In the past two weeks, I have spoken to two business owners that have gone out of business. They both were closing their doors on the subsequent Friday after I spoke to them.
I spoke with one owner a year ago and he told me that his business was in jeopardy then. Margins were very low and his clients and customers were buying from larger organizations. He had nothing left to fall back on to provide for his customers as an alternative. We both knew he should have shifted his business long ago. He took no action to correct this. One year later, his business became a $10 million dollar problem without a possible solution. He and his business became a statistic that would have occurred regardless of the economic conditions. The economy just expedited what was inevitable.
The other business owner was noticing that all his clients were going out of business. His target market was manufacturers and distributors. He also took no action to correct this. His business is now another statistic that has repercussions that will affect many of us. This was another $10 million problem too late for any possible solutions.

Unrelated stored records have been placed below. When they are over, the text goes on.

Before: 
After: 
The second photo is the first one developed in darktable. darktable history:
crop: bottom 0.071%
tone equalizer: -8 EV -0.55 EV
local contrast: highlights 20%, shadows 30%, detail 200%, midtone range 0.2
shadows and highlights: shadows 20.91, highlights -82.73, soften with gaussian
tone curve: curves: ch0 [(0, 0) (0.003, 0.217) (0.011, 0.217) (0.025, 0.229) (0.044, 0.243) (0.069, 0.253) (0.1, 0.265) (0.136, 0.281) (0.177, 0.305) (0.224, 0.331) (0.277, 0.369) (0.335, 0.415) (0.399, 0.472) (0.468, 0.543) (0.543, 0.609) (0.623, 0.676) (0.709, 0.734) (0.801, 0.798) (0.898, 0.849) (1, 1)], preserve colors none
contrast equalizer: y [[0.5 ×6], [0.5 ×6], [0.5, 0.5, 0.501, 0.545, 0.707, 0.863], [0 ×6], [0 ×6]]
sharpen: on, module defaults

From a business perspective, owners and their salespeople must continuously search out for the $10 million problems that their clients have as early as possible in the relationship. It's only when we search out the bigger problems and solve them, that we help ourselves, the clients, and eventually our economy.
Our dialog with our clients must be such that we uncover the realistic picture of their business which has embedded within it the bigger problem (and opportunity). We can then quantify the situation with the direct question to the client, "What is this problem costing you?"
If the problem is minor in dollar value, move on. If the problem that the client has is major, possibly in the range of a $10 million problem, then we can have an interesting conversation.
Some clients may tell us that their conditions cannot be easily solved. They'll tell us that money is scarce. That there is not enough time to implement solutions. That the competition has better products and services. True, those are conditions of the problem and they may also be great opportunities for creativity, only if there is time to take action. It is important to first uncover the magnitude of the problem before continuing to any solution. Many of us know this is important, yet many continue to focus on the lesser valued problems. The shift is to raise the focus that the client has to the bigger business picture, then asking the client to quantify the problem with a dollar value.
Here is a process that will assist to uncover the dollar value of the problem:
First, obtain a level of comfort and trust in you by the client. Then ask the question,"What is most important to you and your business?" Even if you think you may know, it's important for the client to express it in their own words. After receiving a response, ask again to uncover another value, "What else is most important to you in your business?"
Second, obtain the direction of their business. A question that has worked for me is, "So, where do you see your business going in the next 18 months? What would that look like to you?" The response to this question indicates how clear the client is about what they want in their future.
Third, obtain the meaning to getting to that future. Simply ask, "What would it mean to you to be able to get to that picture in 18 months?" In business, what has meaning becomes most important.
Fourth, uncover the obstacles that the client perceives. I often ask, "So what would you say is the biggest challenge that you're facing to get there?" This response indicates what the client anticipates struggling and solving to reach their objective.
Fifth, uncover the evidence procedure the client will have for reaching their objective. Ask, "How will you know that you have achieved your 18 month picture?" This is how the client will know they've reached their objective by quantifying the revenue dollars generated, the number of clients obtained, the market share increased or anything that is specific and measurable.
Sixth, now we ask the client to quantify their problem, "So what is this costing you or will cost you not to achieve this?"
The bigger the problems are then the higher the value in dollars to solve them. The salesperson, coach or solution provider has a tremendous opportunity to be purposeful and effective in assisting to uncover the size of the problem first and then together implementing the solution.
To make $1 million fee, uncover a $10 million problem and solve it. The client will determine what its worth to them to solve the problem. Sometimes, however, it may be too little or too late for a solution at any fee.
Go find a $10 million dollar problem today!